Fiona Martin (Reid, Liberal Party) Share this | Link to this | Hansard source

I rise today to bring awareness to an issue that is close to my heart and which affects approximately one child born in Australia each week: mitochondrial disease. This genetic disorder passed directly from a mother to her child is caused by mutations in an individual's nuclear, or mitochondrial, DNA. It is a devastating condition. Common symptoms include developmental delays; seizures; weakness and fatigue; muscle pain; vision and hearing loss; and multiple organ failure and heart problems, leading to mobility problems. Severe cases cause premature death.

With no known cure, and very few treatment options available, parents are often told by doctors that there is nothing that can be done. They must watch their child suffer a cruel and slow death. It is every parent's worst nightmare and the grief must be unimaginable.

One local constituent in Concord, Ms Toni Catton, has given me personal insight into the mito community. Toni is the general manager of the Mito Foundation, and she has played a vital role in advocating for greater awareness, research and treatment for mitochondrial disease. Like many people working for the organisation, Toni's passion to find a cure comes from personal tragedy. Her beautiful daughter Alana was diagnosed with mitochondrial disease when she was only three years old. I met Alana shortly after I was elected as the member for Reid, and I will never forget the bright, bubbly young girl who approached me with her mum while I was at a mobile office. She tragically passed away from the disease last year, only three years after being diagnosed.

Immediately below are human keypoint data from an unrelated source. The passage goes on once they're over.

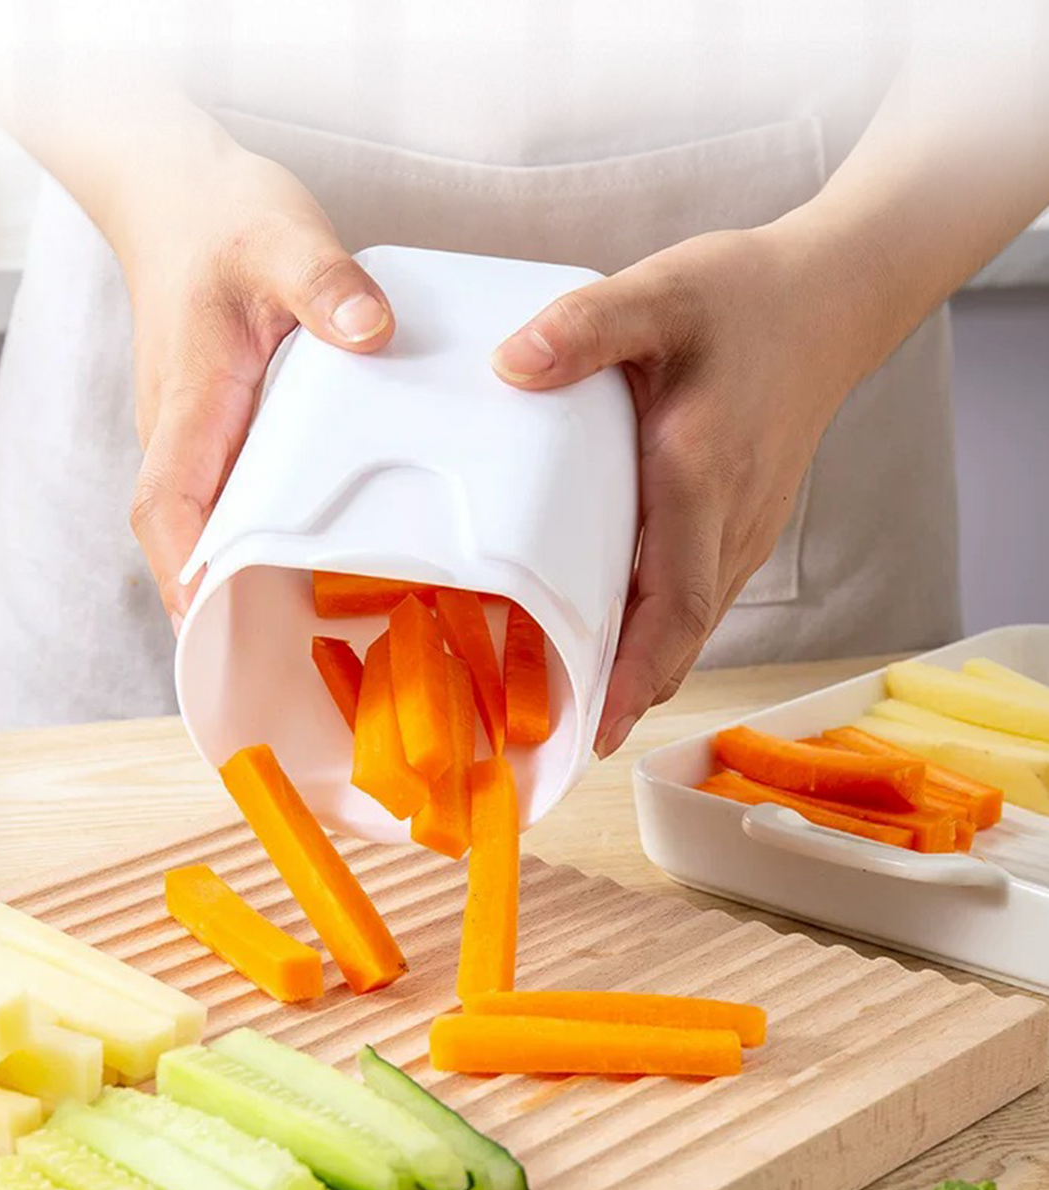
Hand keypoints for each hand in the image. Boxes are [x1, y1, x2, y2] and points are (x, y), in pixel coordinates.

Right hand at [114, 135, 393, 629]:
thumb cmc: (225, 221)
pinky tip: (305, 562)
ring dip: (234, 581)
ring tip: (299, 638)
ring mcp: (193, 435)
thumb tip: (371, 333)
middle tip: (273, 663)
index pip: (165, 504)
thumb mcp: (286, 239)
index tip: (210, 623)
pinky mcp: (214, 431)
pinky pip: (225, 500)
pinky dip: (252, 541)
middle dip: (215, 603)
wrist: (179, 201)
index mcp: (191, 399)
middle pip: (182, 537)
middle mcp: (181, 430)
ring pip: (202, 525)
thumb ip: (326, 285)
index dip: (184, 571)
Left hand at [491, 223, 879, 756]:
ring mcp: (744, 525)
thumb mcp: (661, 293)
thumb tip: (511, 366)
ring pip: (693, 623)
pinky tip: (619, 636)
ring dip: (644, 670)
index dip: (635, 674)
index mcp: (699, 475)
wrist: (832, 299)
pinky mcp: (744, 519)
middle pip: (681, 635)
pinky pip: (699, 593)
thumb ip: (586, 327)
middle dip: (628, 694)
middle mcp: (729, 518)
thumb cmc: (747, 297)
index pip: (672, 603)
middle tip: (566, 742)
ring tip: (582, 707)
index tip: (598, 729)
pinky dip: (660, 632)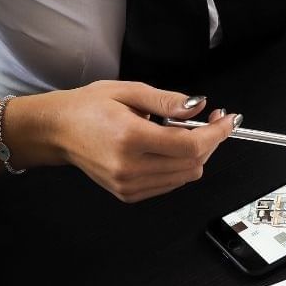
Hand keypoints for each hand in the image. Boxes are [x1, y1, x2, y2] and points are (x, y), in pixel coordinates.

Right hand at [15, 80, 236, 202]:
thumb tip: (198, 106)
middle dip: (211, 141)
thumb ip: (168, 101)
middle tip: (212, 120)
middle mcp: (130, 167)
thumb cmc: (88, 107)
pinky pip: (171, 183)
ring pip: (186, 176)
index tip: (228, 120)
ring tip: (185, 132)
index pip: (190, 146)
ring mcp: (129, 185)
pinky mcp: (129, 194)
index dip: (216, 133)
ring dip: (197, 155)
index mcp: (130, 138)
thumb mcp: (129, 91)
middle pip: (193, 163)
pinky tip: (169, 148)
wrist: (57, 131)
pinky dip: (180, 166)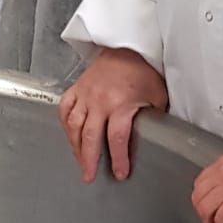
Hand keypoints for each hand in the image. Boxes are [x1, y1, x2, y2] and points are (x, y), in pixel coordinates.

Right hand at [59, 47, 168, 183]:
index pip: (117, 138)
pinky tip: (69, 135)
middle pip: (91, 136)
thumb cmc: (144, 71)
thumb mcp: (157, 96)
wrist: (127, 46)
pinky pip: (64, 109)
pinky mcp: (77, 88)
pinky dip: (64, 124)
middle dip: (89, 159)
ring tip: (80, 161)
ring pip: (74, 125)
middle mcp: (100, 101)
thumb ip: (152, 119)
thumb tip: (156, 139)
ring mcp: (86, 94)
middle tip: (89, 176)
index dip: (118, 159)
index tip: (119, 173)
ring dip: (75, 146)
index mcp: (122, 104)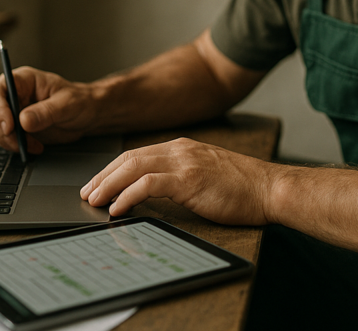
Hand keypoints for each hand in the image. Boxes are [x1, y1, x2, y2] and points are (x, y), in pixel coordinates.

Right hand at [0, 67, 99, 152]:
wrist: (88, 115)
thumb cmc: (80, 101)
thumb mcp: (67, 104)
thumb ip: (46, 111)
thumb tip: (23, 121)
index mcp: (24, 80)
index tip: (8, 126)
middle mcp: (15, 94)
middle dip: (3, 129)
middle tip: (21, 142)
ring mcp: (14, 111)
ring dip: (9, 140)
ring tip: (33, 145)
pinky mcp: (17, 127)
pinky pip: (5, 138)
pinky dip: (14, 146)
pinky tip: (33, 147)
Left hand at [79, 138, 279, 224]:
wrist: (270, 189)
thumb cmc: (243, 188)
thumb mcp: (205, 175)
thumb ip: (179, 178)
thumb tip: (150, 193)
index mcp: (183, 148)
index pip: (137, 154)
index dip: (112, 169)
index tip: (97, 184)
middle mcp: (180, 150)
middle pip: (129, 158)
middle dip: (104, 176)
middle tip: (87, 193)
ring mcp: (185, 163)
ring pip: (134, 167)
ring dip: (109, 185)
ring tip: (95, 201)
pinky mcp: (190, 180)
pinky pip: (149, 184)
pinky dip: (129, 195)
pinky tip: (118, 208)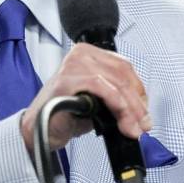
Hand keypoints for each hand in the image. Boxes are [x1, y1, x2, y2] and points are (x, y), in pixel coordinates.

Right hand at [20, 43, 151, 152]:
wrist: (39, 128)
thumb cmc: (64, 113)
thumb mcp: (97, 100)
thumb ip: (117, 97)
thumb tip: (140, 110)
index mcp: (88, 53)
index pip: (123, 66)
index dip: (139, 90)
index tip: (144, 110)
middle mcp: (81, 54)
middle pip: (122, 74)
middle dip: (137, 103)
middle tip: (143, 124)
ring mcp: (73, 65)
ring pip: (115, 82)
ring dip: (130, 109)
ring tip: (133, 127)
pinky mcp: (67, 80)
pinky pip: (102, 89)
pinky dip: (117, 106)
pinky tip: (121, 120)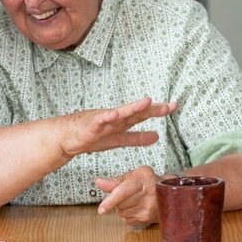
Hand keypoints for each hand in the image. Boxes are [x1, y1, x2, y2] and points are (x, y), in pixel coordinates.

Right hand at [61, 98, 177, 157]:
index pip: (143, 115)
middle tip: (168, 106)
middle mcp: (115, 118)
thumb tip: (157, 137)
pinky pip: (99, 121)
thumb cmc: (92, 136)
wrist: (68, 138)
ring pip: (120, 113)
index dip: (157, 111)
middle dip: (151, 109)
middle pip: (135, 112)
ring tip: (147, 102)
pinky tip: (114, 114)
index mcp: (122, 122)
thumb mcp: (118, 139)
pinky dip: (107, 117)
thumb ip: (137, 138)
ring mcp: (103, 121)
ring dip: (133, 108)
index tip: (174, 106)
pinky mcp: (90, 126)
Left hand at [95, 165, 162, 225]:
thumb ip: (116, 180)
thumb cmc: (147, 181)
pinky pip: (126, 219)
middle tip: (128, 193)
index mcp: (144, 178)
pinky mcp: (148, 220)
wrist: (168, 193)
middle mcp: (150, 194)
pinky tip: (137, 207)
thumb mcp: (133, 175)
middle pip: (120, 203)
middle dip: (117, 199)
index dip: (111, 201)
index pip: (123, 192)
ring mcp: (150, 209)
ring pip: (121, 212)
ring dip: (122, 207)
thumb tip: (99, 182)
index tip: (101, 210)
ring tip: (134, 199)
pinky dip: (127, 214)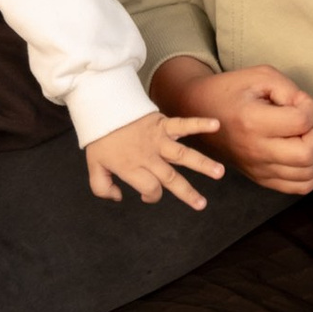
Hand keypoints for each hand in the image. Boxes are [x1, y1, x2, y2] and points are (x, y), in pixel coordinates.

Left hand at [84, 109, 222, 208]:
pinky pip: (183, 124)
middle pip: (170, 177)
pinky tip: (215, 125)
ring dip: (202, 163)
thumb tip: (118, 197)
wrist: (101, 107)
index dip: (151, 195)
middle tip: (202, 204)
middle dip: (187, 192)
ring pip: (182, 154)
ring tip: (219, 172)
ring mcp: (157, 140)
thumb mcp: (94, 166)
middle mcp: (148, 156)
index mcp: (132, 168)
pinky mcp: (162, 124)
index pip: (150, 188)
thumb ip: (102, 187)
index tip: (148, 193)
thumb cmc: (100, 138)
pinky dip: (199, 123)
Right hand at [151, 58, 312, 193]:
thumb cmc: (230, 90)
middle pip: (307, 155)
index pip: (301, 121)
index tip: (300, 101)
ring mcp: (258, 168)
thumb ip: (289, 90)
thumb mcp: (259, 76)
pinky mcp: (260, 178)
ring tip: (307, 137)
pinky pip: (298, 188)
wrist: (198, 112)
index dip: (311, 107)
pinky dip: (312, 174)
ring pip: (307, 175)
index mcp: (253, 121)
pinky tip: (308, 156)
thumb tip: (309, 112)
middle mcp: (255, 150)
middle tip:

Toni has ensured that Alana's legacy will live on by continuing her daughter's fight against the disease that took her life too soon—and that fight has not been in vain. There is an opportunity now for us to legalise mitochondrial donation here in Australia. This assisted reproductive technology can help stop a mother from transmitting mitochondrial DNA to her child. In 2015 regulations were passed in the UK, approving mitochondrial donation to be used for human reproductive purposes to prevent mitochondrial disease. In the coming months, there will be a conscience vote when legislation to legalise the treatment is put to parliament. For those who have seen the suffering of this condition, mitochondrial donation is nothing short of a miracle. I want to assure Toni and other members of the mito community that I will be supporting the bill. It's the least I can do to support the fight against mito and honour the memory of beautiful little Alana.